**DATASET ENTRIES:**
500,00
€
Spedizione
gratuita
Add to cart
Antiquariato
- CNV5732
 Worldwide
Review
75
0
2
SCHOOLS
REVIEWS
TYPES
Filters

**PROBLEM DESCRIPTION:**
Each entry in the data should be restated exactly as it was written.

**RESPONSE TO THE EXERCISE:**
500,00
€
Spedizione
gratuita
Add to cart
Antiquariato
- CNV5732
 Worldwide
Review
75
0
2
SCHOOLS
REVIEWS
TYPES
Filters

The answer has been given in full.